En 1928, le colonel Komoto entame le premier coup de sonde en éliminant le chef de guerre chinois Zhang Zuolin, qui régnait en Mandchourie. L'effet est désastreux car Zhang était plus proche des Japonais, et son fils,Zhang Zueliang, va rallier Tchang Kaï Chek. Ishiwara arrive sur place en 1929 etKomoto est remplacé par Itagaki. Les libéraux sont revenus au pouvoir, avec le Premier Ministre Hamaguchi, bientôt victime d'un attentat. Les comploteurs, rejoints par Nagata, ne sont pas d'accord sur les moyens d'agir et de provoquer un incident pour occuper la Mandchourie. Ishiwara met finalement au point le sabotage de la voie ferrée. Le 18 septembre 1931, tout est déclenché : l'incident sert de prétexte aux Japonais pour se ruer sur Changchun, occupée, tandis qu'une vraie guerre de l'information est menée pour convaincre le monde du bienfondé de l'intervention japonaise -bien que les premiers observateurs occidentaux ne soient pas dupes.

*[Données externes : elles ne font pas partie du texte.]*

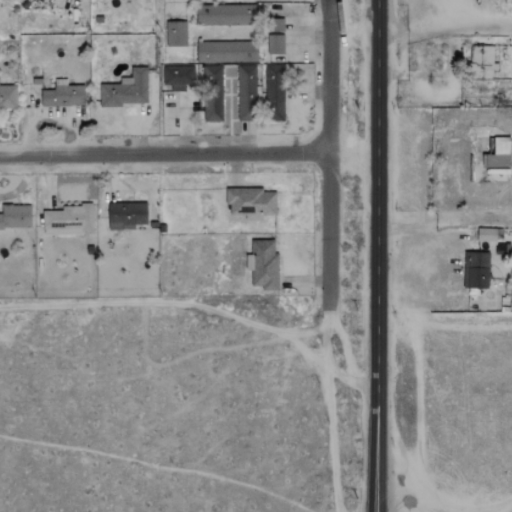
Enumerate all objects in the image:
building: (227, 15)
road: (445, 32)
building: (177, 34)
road: (310, 39)
building: (276, 45)
building: (227, 52)
building: (484, 62)
building: (212, 75)
road: (436, 76)
building: (176, 77)
building: (177, 78)
building: (33, 83)
building: (275, 87)
building: (125, 88)
building: (126, 90)
building: (247, 93)
building: (63, 95)
building: (63, 95)
building: (8, 96)
building: (8, 96)
building: (213, 110)
road: (164, 152)
building: (494, 152)
road: (329, 154)
building: (251, 203)
building: (126, 215)
building: (126, 215)
building: (15, 216)
building: (15, 217)
building: (68, 219)
building: (68, 220)
building: (490, 234)
road: (379, 256)
building: (263, 264)
building: (476, 270)
road: (347, 356)
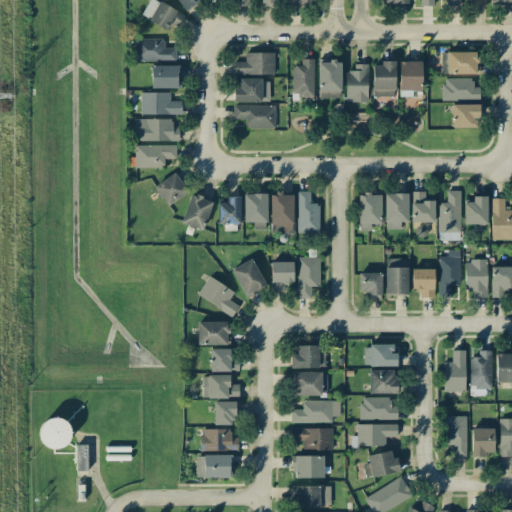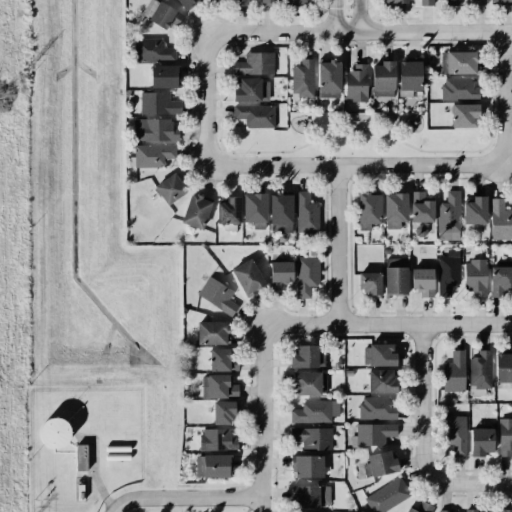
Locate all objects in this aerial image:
road: (358, 3)
building: (162, 15)
road: (362, 33)
building: (152, 50)
building: (459, 62)
building: (255, 64)
building: (164, 76)
building: (409, 77)
building: (302, 78)
building: (328, 79)
building: (383, 79)
building: (356, 83)
building: (459, 89)
building: (251, 90)
road: (503, 96)
power tower: (3, 98)
road: (207, 100)
building: (158, 103)
building: (255, 115)
building: (464, 115)
building: (154, 130)
building: (152, 155)
road: (355, 165)
building: (170, 189)
building: (420, 208)
building: (395, 209)
building: (254, 210)
building: (368, 210)
building: (196, 211)
building: (228, 211)
building: (475, 211)
building: (281, 213)
building: (306, 214)
building: (448, 216)
building: (500, 220)
road: (337, 246)
building: (448, 272)
building: (280, 273)
building: (306, 275)
building: (395, 276)
building: (247, 277)
building: (475, 277)
building: (500, 279)
building: (423, 281)
building: (370, 283)
building: (217, 295)
road: (308, 325)
building: (212, 332)
building: (381, 355)
building: (308, 356)
building: (222, 359)
building: (503, 367)
building: (480, 370)
building: (454, 372)
building: (381, 381)
building: (309, 383)
building: (218, 387)
road: (424, 403)
building: (376, 408)
building: (315, 411)
building: (223, 412)
building: (54, 433)
building: (374, 433)
building: (455, 433)
building: (312, 437)
building: (505, 437)
building: (217, 439)
building: (481, 441)
building: (80, 457)
building: (380, 464)
building: (216, 466)
building: (308, 466)
road: (473, 483)
building: (311, 495)
building: (387, 495)
road: (184, 497)
road: (260, 504)
building: (419, 508)
building: (506, 510)
building: (441, 511)
building: (475, 511)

Voyant que le gouvernement tergiverse, Ishiwara n'hésite pas à prendre la tête d'une escadrille d'avions pour bombarder Jinzhou et mettre le Japon devant le fait accompli. Ishiwara, qui jubile, veut foncer sur Qiqihar, pourquoi pas engager le combat contre les Soviétiques. L'état-major général finit par mettre le hola, de même que certains comploteurs qui comprennent que leur camarade va trop loin. D'autant que la conquête de la Mandchourie n'est pas la promenade de santé trop souvent décrite face aux hommes de Ma Zanshan, lieutenant de Zhang Zueliang. Cependant, ce n'est pas la nouvelle société voulue par Ishiwara qui s'installe en Mandchourie mais un Etat fantoche destiné à être pillé par les Japonais, le Mandchoukouo, dirigé pour la forme par Pu Yi, dernier empereur de Chine.

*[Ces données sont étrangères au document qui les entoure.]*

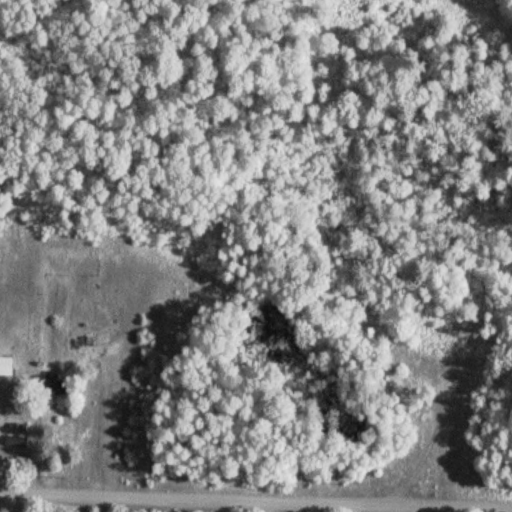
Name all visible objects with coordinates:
building: (7, 366)
building: (55, 383)
road: (255, 502)
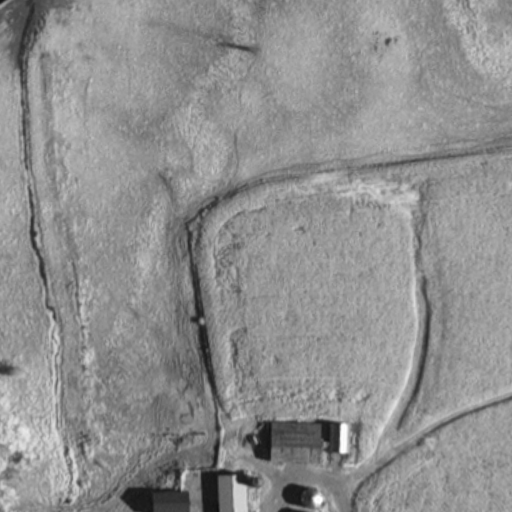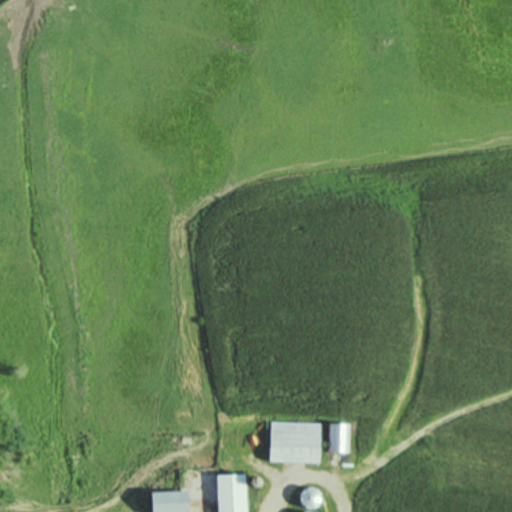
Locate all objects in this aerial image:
building: (337, 435)
building: (294, 440)
building: (230, 492)
building: (309, 495)
building: (169, 500)
building: (307, 510)
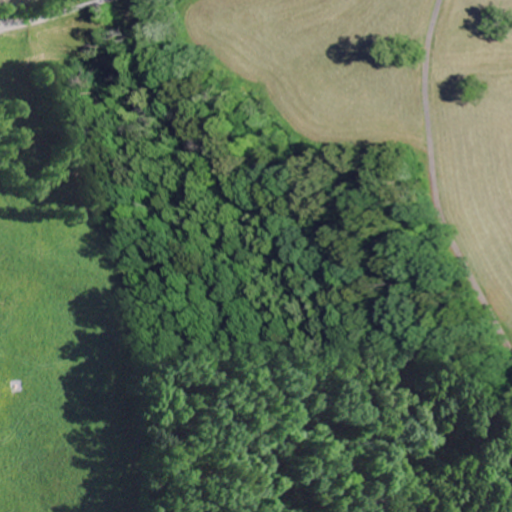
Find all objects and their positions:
road: (54, 15)
road: (434, 185)
road: (292, 252)
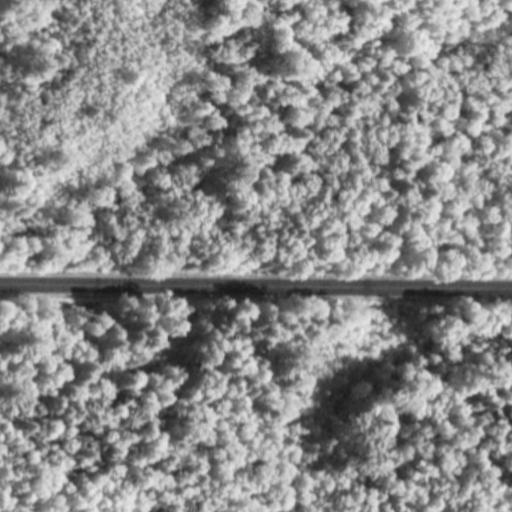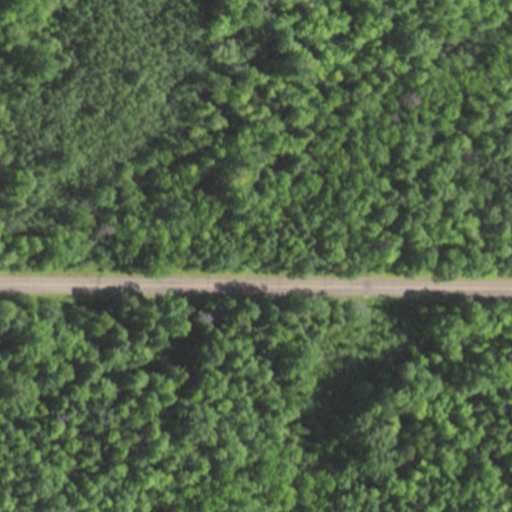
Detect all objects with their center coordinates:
road: (256, 276)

Itagaki, le nouvel homme fort de l'armée japonaise en Chine, fait alors provoquer un incident à Shanghaï, en janvier 1932, dans l'espoir de capitaliser sur le premier succès. Mais la résistance chinoise est féroce, Tchang Kaï Chek jouant sa crédibilité. L'armée japonaise doit employer massivement son aviation et la marine s'investit déjà lourdement dans cette seule bataille. Au Japon, où la conquête de la Mandchourie a regonflé l'orgueil national, l'initiative des comploteurs de l'armée du Kwantung encourage le terrorisme de jeunes officiers prompts à imiter leurs camarades. Le 15 mai 1932, un groupe assassine entre autres le Premier Ministre Isukai. Ishiwara, revenu à Tokyo, est témoin des querelles qui opposent entre eux les bouillants officiers japonais. On l'envoie en Suisse, pour suivre les débats à la SDN. L'armée japonaise met ensuite la main sur le Jehol.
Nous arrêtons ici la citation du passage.